Jangan harap perempuan berani melapor setiap dilecehkan di masyarakat seperti itu.
Sebelum bertanya-tanya kenapa para korban Weinstein baru bersuara sekarang, berkaca dahulu apakah masyarakat sudah cukup menerima jika ada perempuan yang dilecehkan. Apakah masyarakat justru menyalahkan perempuan karena 'kegatelan', atau apakah masyarakat mengatakan si pria yang ‘sakit’.
Patut diingat bahwa pelaporan tidak membuat kasus pelecehan seksual selesai karena korban masih menjadi 'korban' dari aksi pelaku yang telah dihukum.
Trauma yang diderita oleh korban pelecehan seksual tidak hilang ketika kasus itu selesai di mata hukum.
Untuk itu perlu pendampingan psikologis agar korban tidak menjadi trauma berkepanjangan. Satu jalan yang panjang dan menyakitkan karena dalam prosesnya akan membuka luka lama yang dipendam.

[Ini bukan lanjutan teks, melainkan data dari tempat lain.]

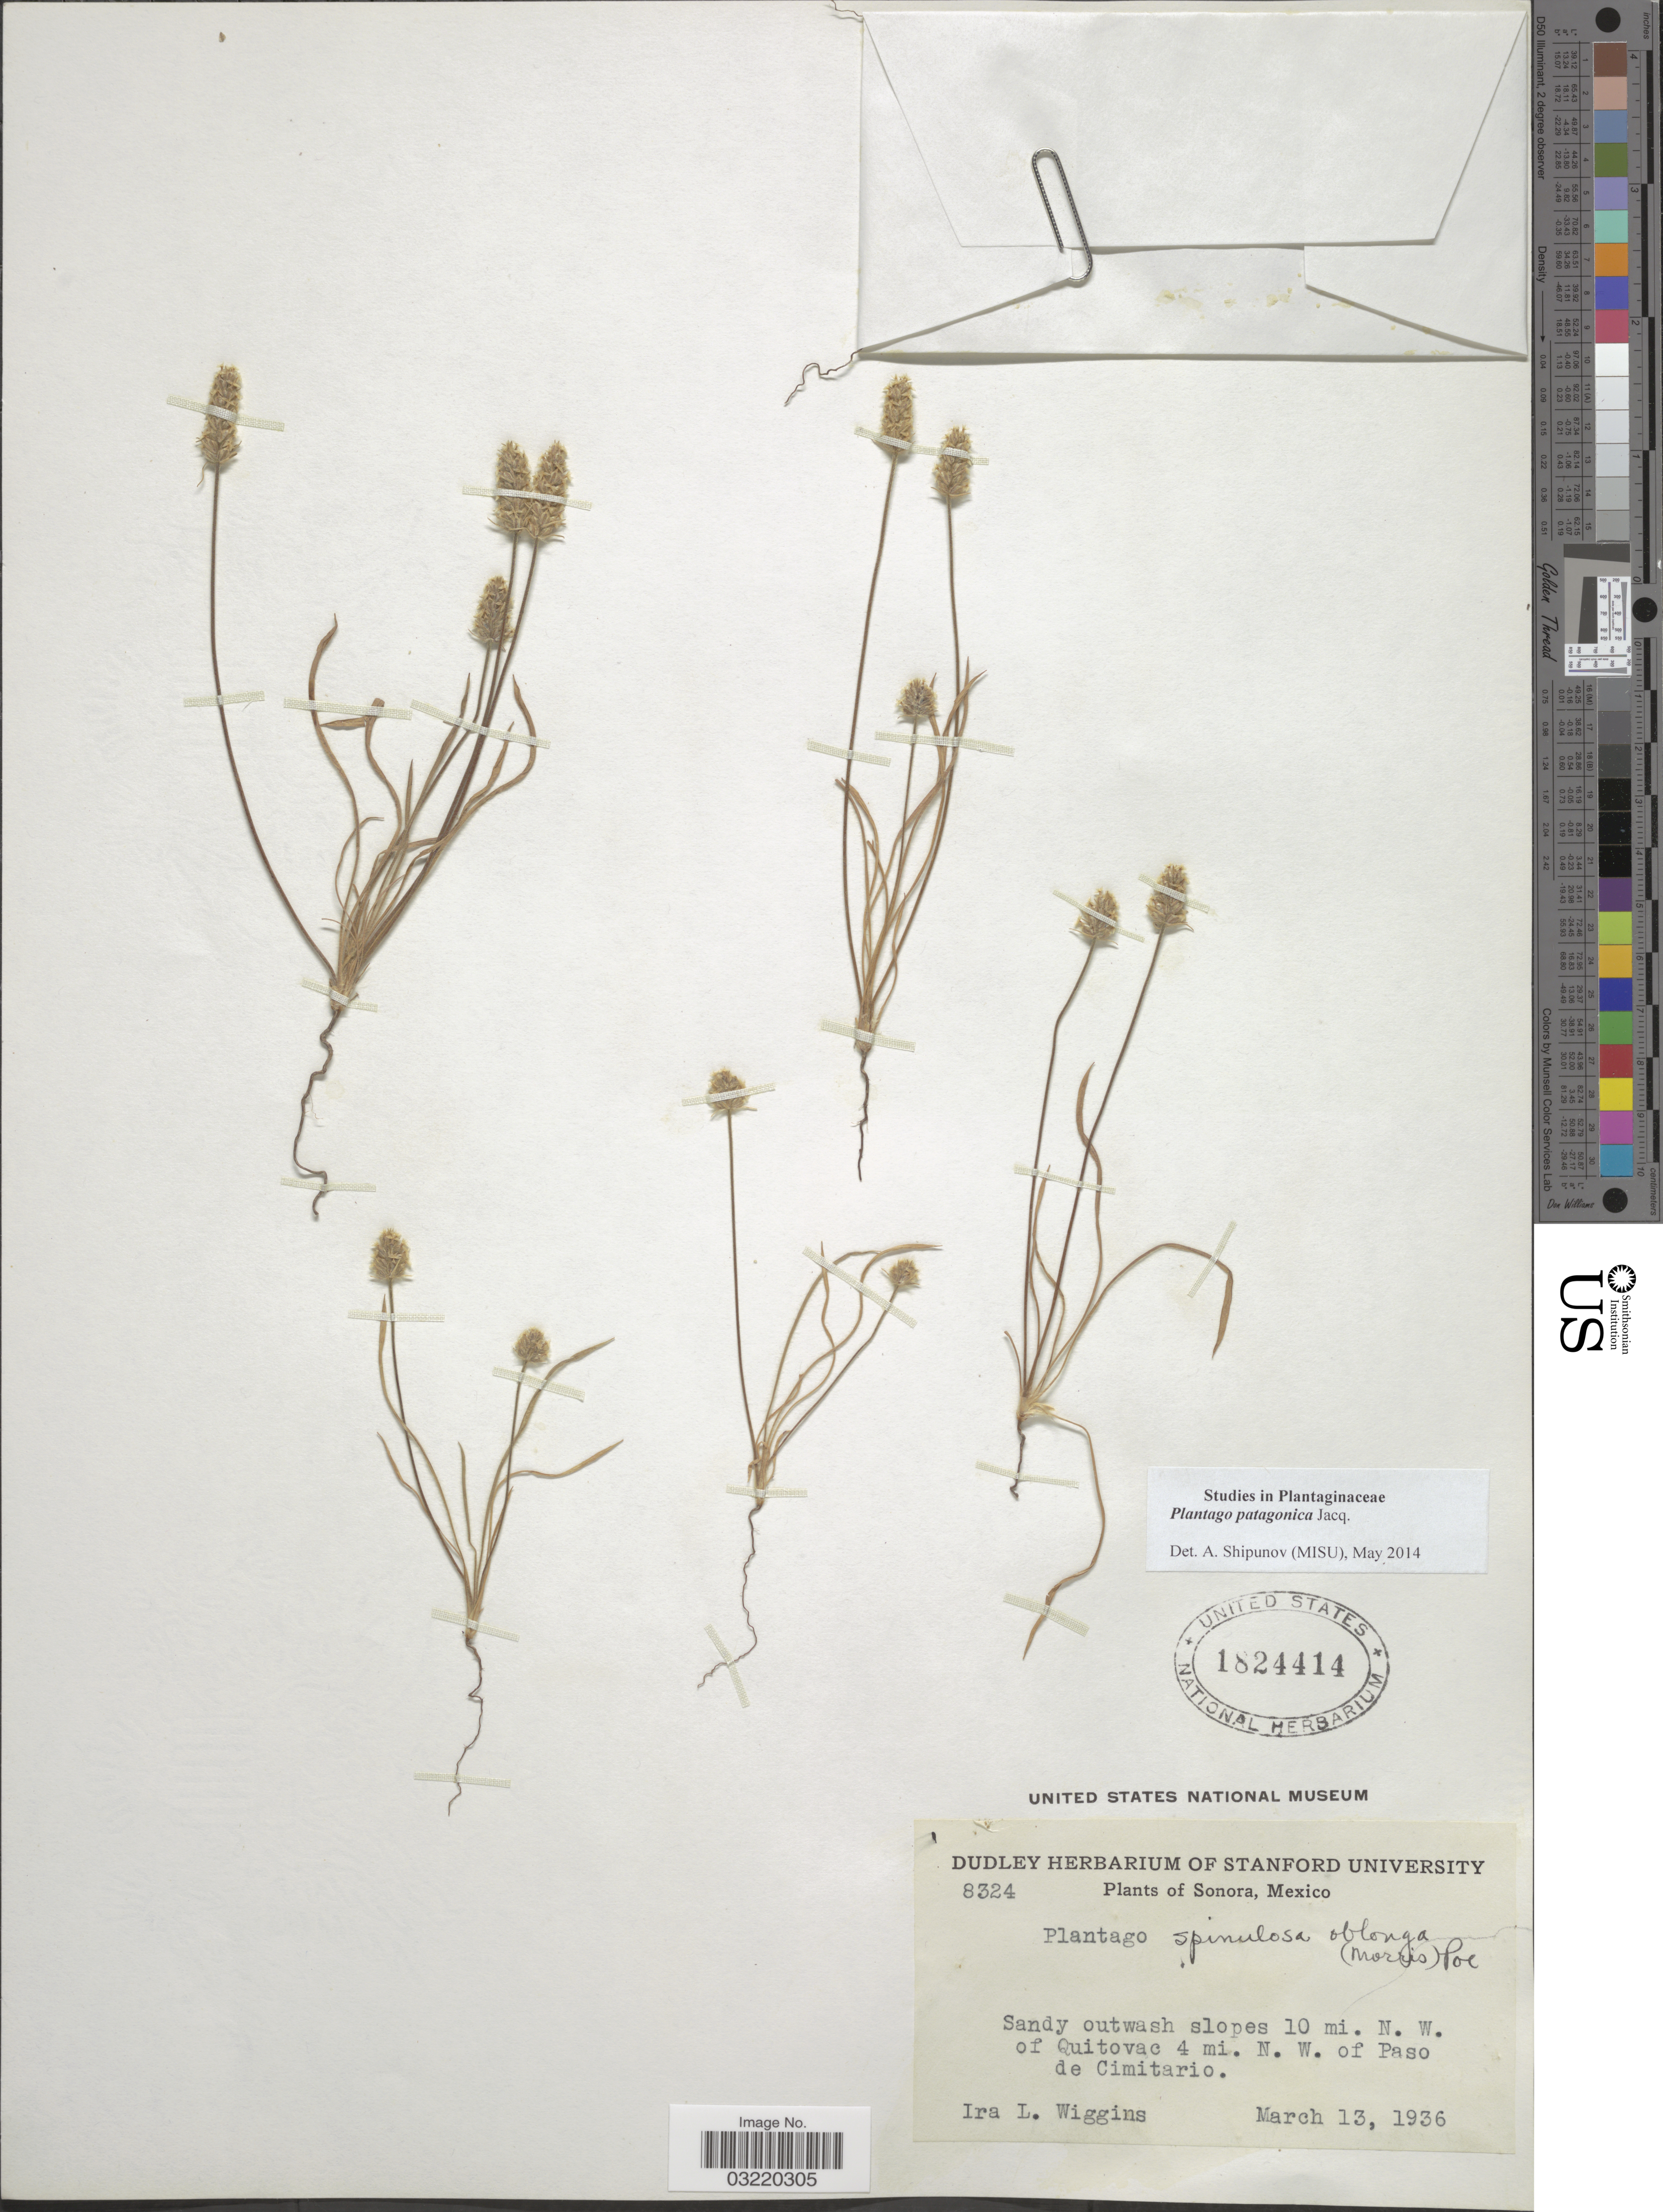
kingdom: Plantae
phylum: Tracheophyta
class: Magnoliopsida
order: Lamiales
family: Plantaginaceae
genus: Plantago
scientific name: Plantago patagonica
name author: Jacq.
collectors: I. L. Wiggins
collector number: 8324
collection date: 1936-03-13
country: Mexico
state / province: Sonora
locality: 10 mi. N.W. of Quitovac 4 mi. N.W. of Paso de Cimitario.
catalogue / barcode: US 1824414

Pelecehan seksual memang kasus sensitif nan rumit, yang sejatinya tidak hanya melibatkan si pelaku dan korban saja.
Dibutuhkan masyarakat yang lebih terbuka dan menerima, bukan perilakunya melainkan kondisi korban, jika ingin bisa membicarakan itu dengan adil.
Juga dibutuhkan pemahaman bahwa perempuan berhak menolak. Jika tetap ada pemaksaan, artinya sudah tergolong pemerkosaan.
Pemahaman ini harus dimengerti oleh lelaki dan perempuan.
Kaum perempuan, jangan takut bilang tidak, jika menjadi korban melapor. Masyarakat secara luas, jangan jauhi korban pelecehan seksual dan jangan tolerir pelaku kejahatan seksual.